Familienausflug zum BadeseeEs ist Sonntag und die Sonne scheint. Was gibt es schöneres als ein Familienausflug zum Badesee, beim Eltern und Kinder gleichermaßen entspannen und spielen können?

Auch wenn Ihre Kinder noch klein sind oder vielleicht sogar ein Baby dabei ist, können Sie einen wunderschönen Tag an einem Badesee verbringen. Ohne Stress für Sie oder Ihre Kinder, vorausgesetzt Sie planen Ihren Familienausflug sorgfältig.

Familienausflug – gute Planung muss sein

Es fängt bei den Handtüchern und Bademänteln für die Kinder an und geht über die Schwimmwindel für das Baby bis zum Apfel und natürlich die Getränke, alles muss mit. Auch die Sonnencreme darf man nicht vergessen. Natürlich sollte auch etwas zu essen nicht fehlen, damit die Kinder nicht quengeln, wenn sie Hunger haben, und Sie als Eltern die oftmals stark überhöhten Preise am Badesee berappen müssen.

Ganz wichtig ist auch ein kleiner Erste Hilfe Kasten, der für kleinere Schrammen und Mückenstiche zuständig ist. Viele Babys und Kleinkinder sind gerne im Wasser und planschen und wollen gar nicht mehr raus. Wenn Babys oder Kleinkinder sicher auf dem Arm von Mama oder Papa das Wasser erkunden, dann haben sie viel Freude und dürfen auch ruhig eine zeitlang spielen.

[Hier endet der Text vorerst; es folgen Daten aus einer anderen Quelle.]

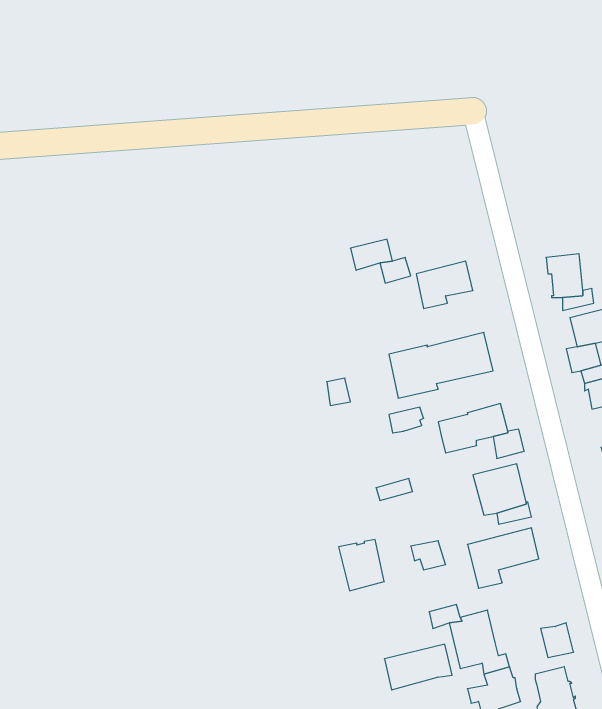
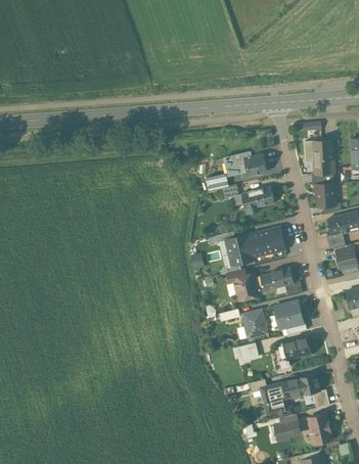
building: none -> [304,140,332,175]
building: none -> [223,152,266,177]
building: none -> [234,274,259,300]
building: [339,540,384,591] -> [241,310,267,338]
building: [384,644,452,690] -> [281,374,319,400]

Aber wie lange sollte Ihr Kind im Wasser planschen? Manche Kinder wollen nicht aus dem Wasser, auch wenn sie am ganzen Körper zittern. Sie sollten von Anfang an Ihrem Kind erklären, dass es zwischendurch auch mal aufwärmen muss. Es sollte die nassen Badesachen gegen trockene Anziehsachen tauschen, etwas trinken und eine Kleinigkeit essen. Wenn das Zittern aufgehört hat, dann kann es ja wieder im Wasser spielen gehen.

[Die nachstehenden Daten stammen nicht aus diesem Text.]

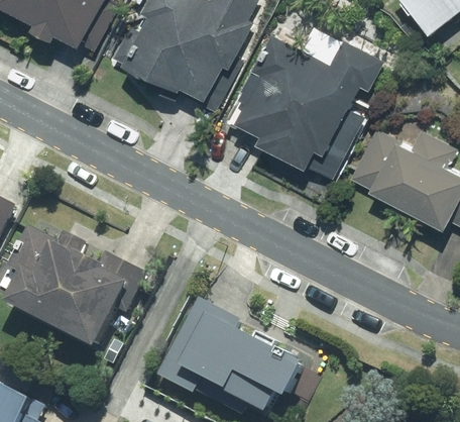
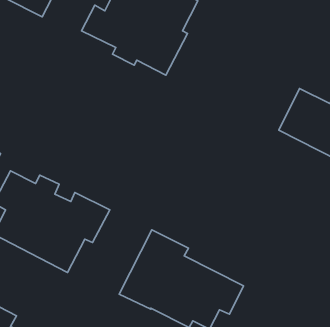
building: [238,32,383,166] -> none

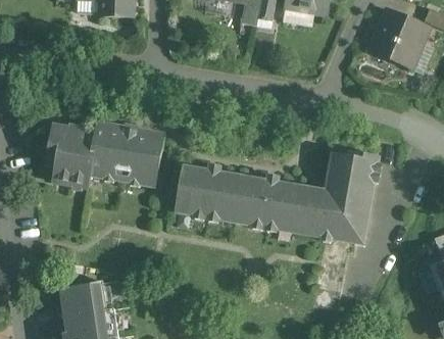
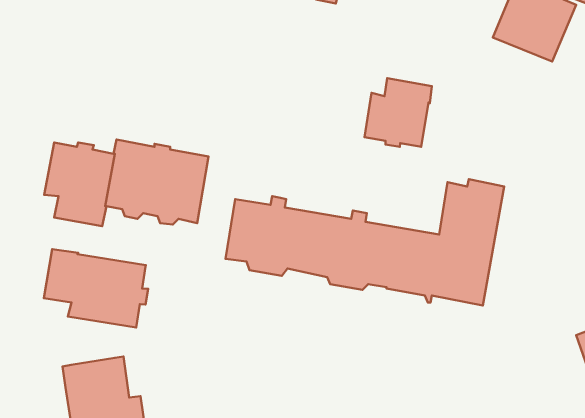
building: none -> [364,78,432,147]
building: none -> [44,249,148,327]

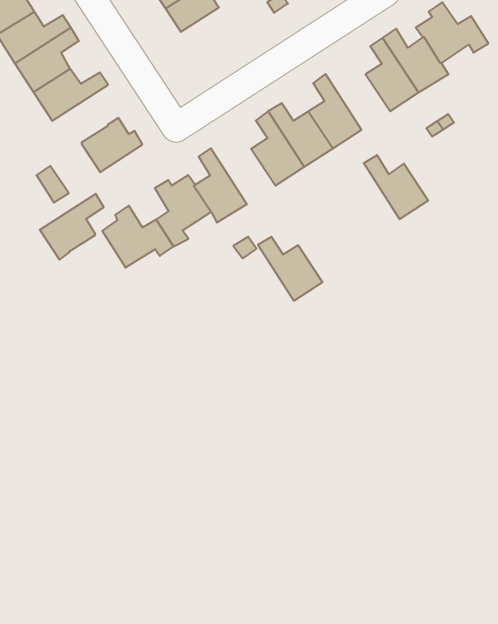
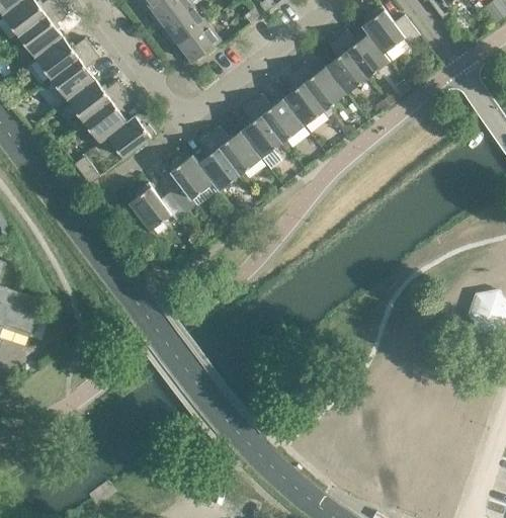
building: none -> [177,23,220,63]
building: [364,155,428,219] -> [292,62,345,110]
building: [40,194,104,260] -> [82,90,131,144]
building: [258,237,323,301] -> [207,126,260,175]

Wenn man einen Familienausflug zum Badesee startet, dann darf natürlich auch das Essen nicht fehlen. Aber bitte keine „schweren“ Sachen mit Sahne oder Majonäse. Optimal ist Obst, Zwieback und ungesüßter Saft. Sie sollten auf üppiges Essen verzichten, weil Sie und die Kinder sonst Probleme bekommen können, wenn Sie zusätzlich noch schwimmen gehen. Der Körper braucht ziemlich viel Energie für die Verdauung der Speisen. Der Blutdruck sinkt, die Körpertemperatur steigt und Sie werden sich müde und schlapp fühlen. Der Sprung ins kalte Wasser kann dann den Kreislauf belasten und das Herz fängt an zu rasen. Nach einer üppigen Mahlzeit sollten Sie bis zu zwei Stunden warten, bis Sie wieder ins Wasser gehen. Diese Vorsichtsmaßnahmen gelten nicht nur für Sie sondern natürlich auch ganz besonders für Ihre Kinder.

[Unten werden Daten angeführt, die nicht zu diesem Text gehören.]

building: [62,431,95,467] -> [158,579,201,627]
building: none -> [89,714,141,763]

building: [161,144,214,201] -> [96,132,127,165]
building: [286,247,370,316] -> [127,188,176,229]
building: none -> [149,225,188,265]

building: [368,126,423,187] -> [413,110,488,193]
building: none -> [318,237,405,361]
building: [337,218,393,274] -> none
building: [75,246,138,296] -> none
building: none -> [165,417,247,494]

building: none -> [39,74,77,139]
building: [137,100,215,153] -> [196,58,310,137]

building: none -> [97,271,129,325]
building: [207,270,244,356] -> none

Ihr Baby sollte nicht ins kalte Wasser, weil sonst die Körpertemperatur sinken kann. Die Körpertemperatur Ihres Babys liegt bei 35 Grad. Sie können Ihr Kind auch in die kleinen Pfützen setzen, die vom Anspülen des Wassers stammen. Diese kleinen Wasserlachen werden von der Sonne erwärmt und Ihr Baby wird eine Menge Spaß haben. Wasserspielzeug, wie eine Luftmatratze oder das aufblasbare Gummitier, dürfen natürlich nicht fehlen. Aber hier ist Vorsicht geboten. Das sind sogenannte Auftriebskörper, die Kinder leicht wegtreiben. Sie sollten Ihre Kinder unbedingt im Blick behalten, wenn sie auf der Luftmatratze liegen oder mit dem Gummitier spielen.

Für Kinder, die noch nicht sicher schwimmen können, sind Schwimmweste oder Schwimmflügel sicherer. Aber denken Sie daran, dass Ihre Kinder diese Hilfsmittel nur unter Aufsicht im Wasser tragen sollten, da sie keinen sicheren Schutz vor dem Ertrinken bieten.

Ein Familienausflug zum Badesee mit der ganzen Familie bedeutet viel Vorbereitung. Aber es wird sicher ein wunderschöner, unvergesslicher Tag werden.